Article 625 of Kegulations 77 provides that a gain to the shareholder from a distribution in liquidation may at his option be taxed as a capital net gain. This provision of the regulations is in accord with cases wherein stockholders have reported as capital transactions the redemption of stock, and that method of reporting has been approved by this Board. See Henry B. Babson, 27 B. T. A. 859; affd., 70 Fed. (2d) 304; James A. Connelly, 30 B. T. A. 331. In Edward S. Harkness, 31 B. T. A. 1100, we directly held that gain on the complete liquidation was a capital gain. The effect of those cases is to treat redemptions of stock, whether they are partial or complete liquidations, as “payments in exchange for stock.” This is the language of the statute, section 115 (c). And as the capital gain provision specifically deals with the proceeds of the “sale or exchange of capital assets”, it seems to us that that treatment is sound. We accordingly hold that the opinion in William C. Rands, supra, is wrong in so far as it treats the gain on redemption of stock as ordinary income.

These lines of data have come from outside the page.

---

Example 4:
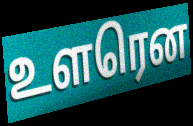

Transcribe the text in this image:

உளரென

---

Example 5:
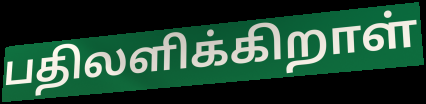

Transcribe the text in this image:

பதிலளிக்கிறாள்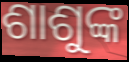
ଶାଶୁଙ୍କ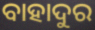
ବାହାଦୁର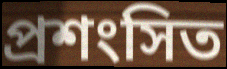
প্ৰশংসিত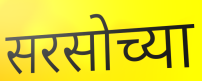
सरसोच्या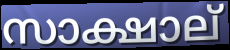
സാക്ഷാല്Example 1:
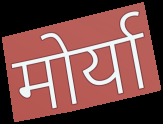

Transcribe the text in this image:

मोर्या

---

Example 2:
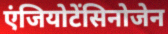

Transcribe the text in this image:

एंजियोटेंसिनोजेन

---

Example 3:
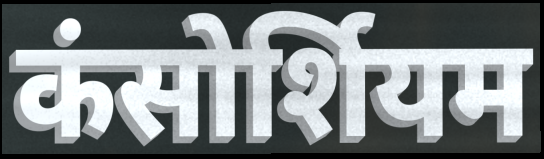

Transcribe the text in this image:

कंसोर्शियम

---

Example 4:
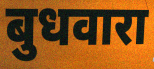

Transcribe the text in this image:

बुधवारा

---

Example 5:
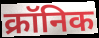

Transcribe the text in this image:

क्रॉनिक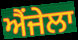
ਐਂਜੇਲਾ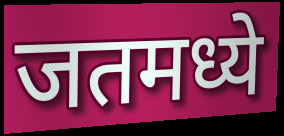
जतमध्ये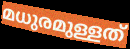
മധുരമുള്ളത്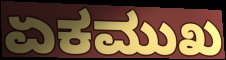
ಏಕಮುಖ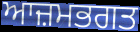
ਆਜ਼ਮਭਗਤ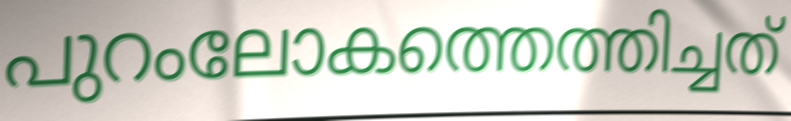
പുറംലോകത്തെത്തിച്ചത്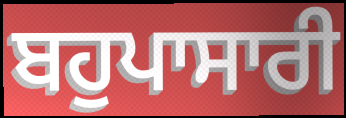
ਬਹੁਪਾਸਾਰੀ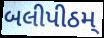
બલીપીઠમ્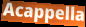
AcappellaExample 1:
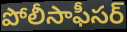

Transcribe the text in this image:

పోలీసాఫీసర్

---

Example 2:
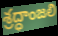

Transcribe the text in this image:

శ్రద్ధాంజలి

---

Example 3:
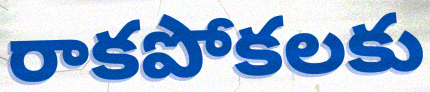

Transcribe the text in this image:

రాకపోకలకు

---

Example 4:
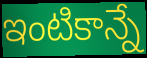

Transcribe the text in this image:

ఇంటికాన్నే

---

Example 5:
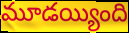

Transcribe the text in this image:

మూడయ్యిందిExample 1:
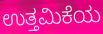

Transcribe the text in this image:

ಉತ್ತಮಿಕೆಯ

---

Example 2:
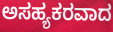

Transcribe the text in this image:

ಅಸಹ್ಯಕರವಾದ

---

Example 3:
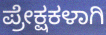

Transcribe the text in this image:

ಪ್ರೇಕ್ಷಕಳಾಗಿ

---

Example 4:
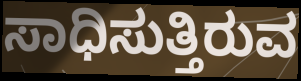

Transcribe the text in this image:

ಸಾಧಿಸುತ್ತಿರುವ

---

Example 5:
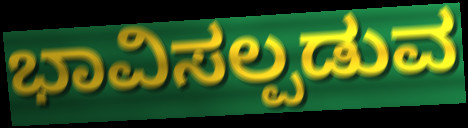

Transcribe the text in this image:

ಭಾವಿಸಲ್ಪಡುವ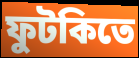
ফুটকিতে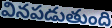
వినపడుతుందిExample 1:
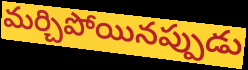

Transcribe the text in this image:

మర్చిపోయినప్పుడు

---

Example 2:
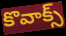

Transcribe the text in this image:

కొవాక్స్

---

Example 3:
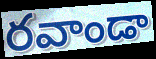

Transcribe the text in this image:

రవాండా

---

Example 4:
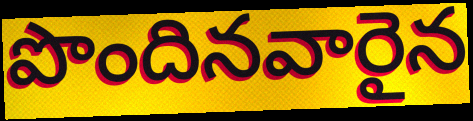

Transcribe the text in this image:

పొందినవారైన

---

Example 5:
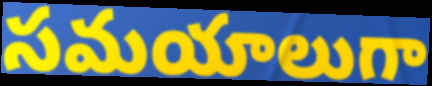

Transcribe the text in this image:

సమయాలుగా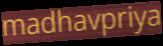
madhavpriya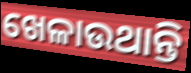
ଖେଳାଉଥାନ୍ତିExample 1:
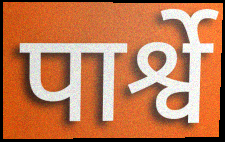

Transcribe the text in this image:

पार्श्वे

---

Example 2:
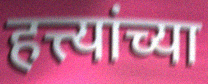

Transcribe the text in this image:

हत्त्यांच्या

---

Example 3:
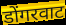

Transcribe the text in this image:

डोंगरवाट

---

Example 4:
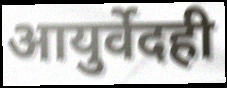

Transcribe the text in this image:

आयुर्वेदही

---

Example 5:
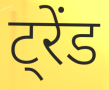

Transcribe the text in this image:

ट्रेंडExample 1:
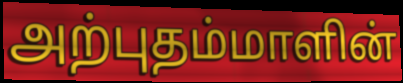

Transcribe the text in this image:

அற்புதம்மாளின்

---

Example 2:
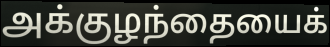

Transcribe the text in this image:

அக்குழந்தையைக்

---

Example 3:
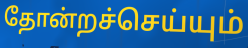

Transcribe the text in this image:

தோன்றச்செய்யும்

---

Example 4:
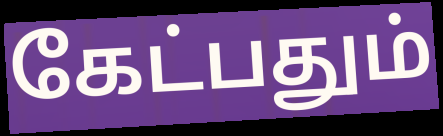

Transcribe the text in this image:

கேட்பதும்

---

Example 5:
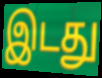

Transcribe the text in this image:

இடது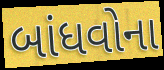
બાંધવોના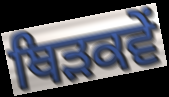
ਥਿੜਕਵੇਂ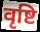
वृष्टिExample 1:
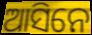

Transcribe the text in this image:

ଆସିନେ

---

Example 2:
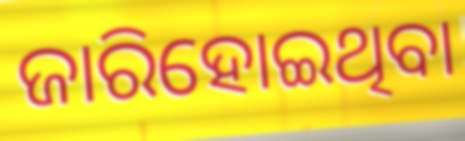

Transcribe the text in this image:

ଜାରିହୋଇଥିବା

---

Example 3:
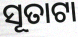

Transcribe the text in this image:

ସୂତାଟା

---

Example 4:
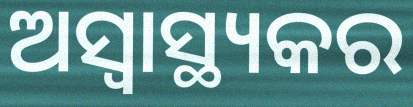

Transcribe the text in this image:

ଅସ୍ୱାସ୍ଥ୍ୟକର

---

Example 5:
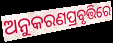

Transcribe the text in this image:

ଅନୁକରଣପ୍ରବୃତ୍ତିରେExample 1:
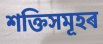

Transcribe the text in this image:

শক্তিসমূহৰ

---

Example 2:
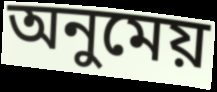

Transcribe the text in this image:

অনুমেয়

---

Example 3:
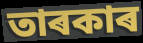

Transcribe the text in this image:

তাৰকাৰ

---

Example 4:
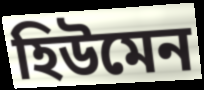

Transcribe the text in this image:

হিউমেন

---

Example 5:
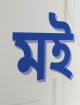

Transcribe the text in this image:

মইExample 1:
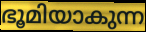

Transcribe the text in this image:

ഭൂമിയാകുന്ന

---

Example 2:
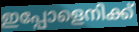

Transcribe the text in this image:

ഇപ്പോളെനിക്ക്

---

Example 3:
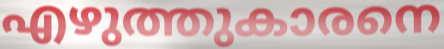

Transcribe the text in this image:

എഴുത്തുകാരനെ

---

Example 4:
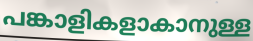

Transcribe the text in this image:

പങ്കാളികളാകാനുള്ള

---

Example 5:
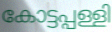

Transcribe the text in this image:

കോട്ടപ്പള്ളി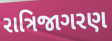
રાત્રિજાગરણ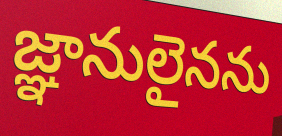
జ్ఞానులైనను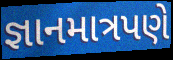
જ્ઞાનમાત્રપણે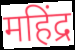
महिंद्र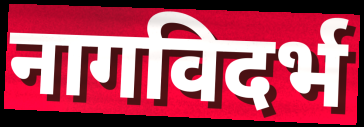
नागविदर्भ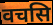
वचसि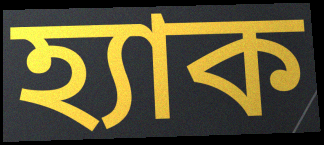
হ্যাকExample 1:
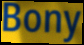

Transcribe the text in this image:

Bony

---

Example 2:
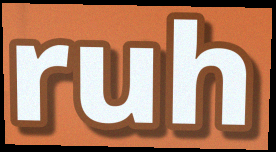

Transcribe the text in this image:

ruh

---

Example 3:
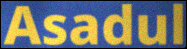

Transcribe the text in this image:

Asadul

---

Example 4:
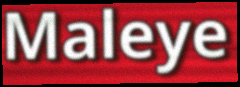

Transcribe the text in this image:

Maleye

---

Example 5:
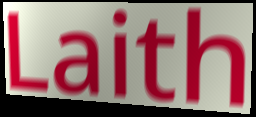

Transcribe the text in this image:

Laith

We think that there is a basic distinction between the redemption of bonds and the redemption of stock, based on the different characteristics of the two. A bond usually contains a definite promise to pay a named sum on or before a specified time. Payment in accordance with the specified terms is nothing more than the discharge of a contractual obligation to repay a sum loaned. In the case of stock, however, there is no obligation to pay any sum at any time. Quite often stock, especially preferred stock, contains a provision reserving to the issuing corporation the right to retire it, but that is nothing more than an option, and, when that option is exercised by payment of the price specified, the transaction is in every real sense a sale as fully as the exercise of an option on other personal property, or on real property. Moreover, the statutory provision dealing with partial liquidation treats only of stock and does not include bonds. Sec. 115 (c), supra.

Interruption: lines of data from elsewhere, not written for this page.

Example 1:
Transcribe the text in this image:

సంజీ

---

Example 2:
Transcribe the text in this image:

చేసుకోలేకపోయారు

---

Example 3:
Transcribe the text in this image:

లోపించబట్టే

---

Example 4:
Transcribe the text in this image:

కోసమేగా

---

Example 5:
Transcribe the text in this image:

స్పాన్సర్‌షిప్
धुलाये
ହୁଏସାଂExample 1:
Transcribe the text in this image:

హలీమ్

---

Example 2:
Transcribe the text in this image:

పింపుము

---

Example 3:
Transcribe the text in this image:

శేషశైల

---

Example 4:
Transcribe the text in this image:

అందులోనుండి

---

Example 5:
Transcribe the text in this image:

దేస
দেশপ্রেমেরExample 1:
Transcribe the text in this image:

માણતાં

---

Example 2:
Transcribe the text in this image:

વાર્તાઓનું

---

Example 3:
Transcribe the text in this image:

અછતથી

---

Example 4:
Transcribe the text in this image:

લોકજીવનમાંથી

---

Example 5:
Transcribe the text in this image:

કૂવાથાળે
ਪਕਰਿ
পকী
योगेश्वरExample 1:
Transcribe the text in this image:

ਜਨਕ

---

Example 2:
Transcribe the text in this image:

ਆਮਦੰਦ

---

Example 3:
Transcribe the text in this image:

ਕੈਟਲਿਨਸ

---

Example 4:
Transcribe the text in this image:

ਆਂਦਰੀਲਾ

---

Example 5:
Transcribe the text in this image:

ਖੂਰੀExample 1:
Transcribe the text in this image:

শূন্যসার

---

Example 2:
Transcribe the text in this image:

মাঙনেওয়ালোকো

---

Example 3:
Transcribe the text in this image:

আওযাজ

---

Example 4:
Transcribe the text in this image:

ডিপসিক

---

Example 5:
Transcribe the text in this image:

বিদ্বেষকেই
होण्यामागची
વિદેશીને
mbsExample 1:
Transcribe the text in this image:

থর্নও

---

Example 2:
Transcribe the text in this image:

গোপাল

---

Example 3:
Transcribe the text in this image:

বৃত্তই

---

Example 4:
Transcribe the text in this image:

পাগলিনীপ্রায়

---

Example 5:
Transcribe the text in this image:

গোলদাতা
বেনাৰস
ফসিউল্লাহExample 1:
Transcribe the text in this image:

. The taxing statute treats sales and exchanges alike in providing that gain may be realized or loss sustained on either. Secs. Ill and 112. The capital gain provisions likewise apply to sales and exchanges. Sec. 101 (c). Consequently, whether a redemption is treated as a purchase by the corporation and a sale by the stockholder or as a “payment in exchange for the stock” as provided in the liquidation provision, the transaction comes within the literal provisions of the capital gain sections. We hold that petitioner properly treated the gain on redemption of her preferred stock as a capital gain.

Reviewed by the Board.

Decision will be entered under Bule 50.